• [Enunciado da tarefa]: Reproduza, sem alterar nada, a parte do texto sobre a política brasileira que começa em "3) O que está" e segue até "por ser escrita.".

• [Trecho extraído]:
——
Em 2013, esse movimento de êxodo se tornou massivo e generalizado: no Rio tivemos lutas pelo transporte, moradia, anticorrupção nas obras da Copa e nas licitações de linhas de ônibus, contra a cura gay, campanha “Cadê o Amarildo?”, greves metropolitanas com professores e garis. Porém, para parte da esquerda, era mais importante proteger símbolos do que transformar o mundo.

De lá pra cá, ser de esquerda virou um tipo de estado civil, com cobranças, obrigações, certidões. Em vez de ficar estático, tento seguir os prolongamentos da tendência que citei, que hoje aparece de modo espalhado. É um tipo de solidão, pois sem lugar de conforto, mas que é compartilhada por muitos na solidão mesma, como um bloco do “nós sozinhos”. Num trocadilho com a música do Los Hermanos, quero dizer com isso o bloco dos sem representação, dos sem nome, daquele que está sozinho no deserto, mas encontra outros sozinhos. E sozinhos juntos se faz um povo nômade. Um deserto que é uma produção: não de solidão, de isolamento, mas de solidão ativa, recomeço, bando.

3) O que está acontecendo com o Brasil, visto deste lugar? Quais são os riscos deste momento histórico? E como sair desse impasse?

Moysés – Estamos nos tornando um novo país: as várias autoimagens brasileiras estão se dissolvendo. De baixo para cima, em contraste com o imaginário da mestiçagem, da malandragem e da cordialidade. E de cima para baixo, com o imaginário do coronelismo, da liderança paternal e do patrimonialismo. Os conflitos se estabelecem em nível micro e macro, ao mesmo tempo, colocando a sociedade em estado de hiperpolitização estressante.

A democracia implementada desde a Constituição de 1988 transformou o país, com a estabilidade do Plano Real e a inclusão social do período lulista. Mas a etapa posterior ainda está por ser escrita.

Contrariando suas ideias iniciais, o PT cada vez mais se identifica com o imaginário tipicamente trabalhista. Busca instaurar um Estado de bem-estar social nos moldes do capitalismo industrial nacionalista, que serviu de base para sua construção europeia. Mas esse contexto, hoje, com o poder de pressão do mercado financeiro, a dissolução de fronteiras culturais, a crise migratória e a universalidade dos problemas ecológicos, não está mais presente.
——
[Dados armazenados]
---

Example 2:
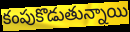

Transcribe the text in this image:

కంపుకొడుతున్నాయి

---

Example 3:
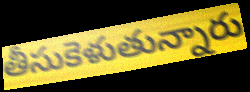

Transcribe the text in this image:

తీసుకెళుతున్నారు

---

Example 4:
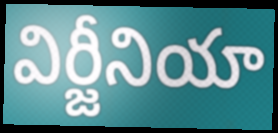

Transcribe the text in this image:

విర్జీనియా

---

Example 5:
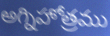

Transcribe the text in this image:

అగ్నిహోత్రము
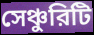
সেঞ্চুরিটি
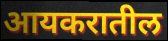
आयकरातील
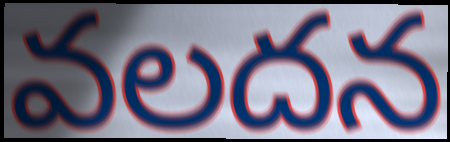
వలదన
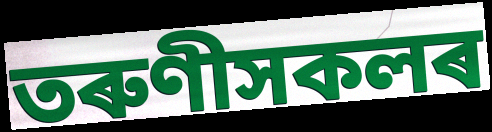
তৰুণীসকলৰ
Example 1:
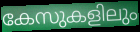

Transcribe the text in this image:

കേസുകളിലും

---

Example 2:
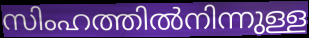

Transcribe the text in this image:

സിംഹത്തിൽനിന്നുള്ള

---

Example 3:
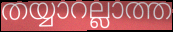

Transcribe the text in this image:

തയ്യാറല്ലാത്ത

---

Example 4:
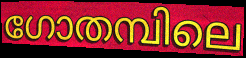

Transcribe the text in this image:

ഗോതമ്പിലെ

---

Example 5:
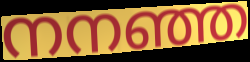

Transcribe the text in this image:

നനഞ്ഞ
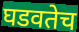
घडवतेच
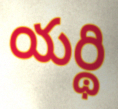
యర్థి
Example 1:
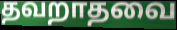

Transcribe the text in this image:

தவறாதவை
——
• [Resposta do exercício]:
3) O que está acontecendo com o Brasil, visto deste lugar? Quais são os riscos deste momento histórico? E como sair desse impasse?

Moysés – Estamos nos tornando um novo país: as várias autoimagens brasileiras estão se dissolvendo. De baixo para cima, em contraste com o imaginário da mestiçagem, da malandragem e da cordialidade. E de cima para baixo, com o imaginário do coronelismo, da liderança paternal e do patrimonialismo. Os conflitos se estabelecem em nível micro e macro, ao mesmo tempo, colocando a sociedade em estado de hiperpolitização estressante.

A democracia implementada desde a Constituição de 1988 transformou o país, com a estabilidade do Plano Real e a inclusão social do período lulista. Mas a etapa posterior ainda está por ser escrita.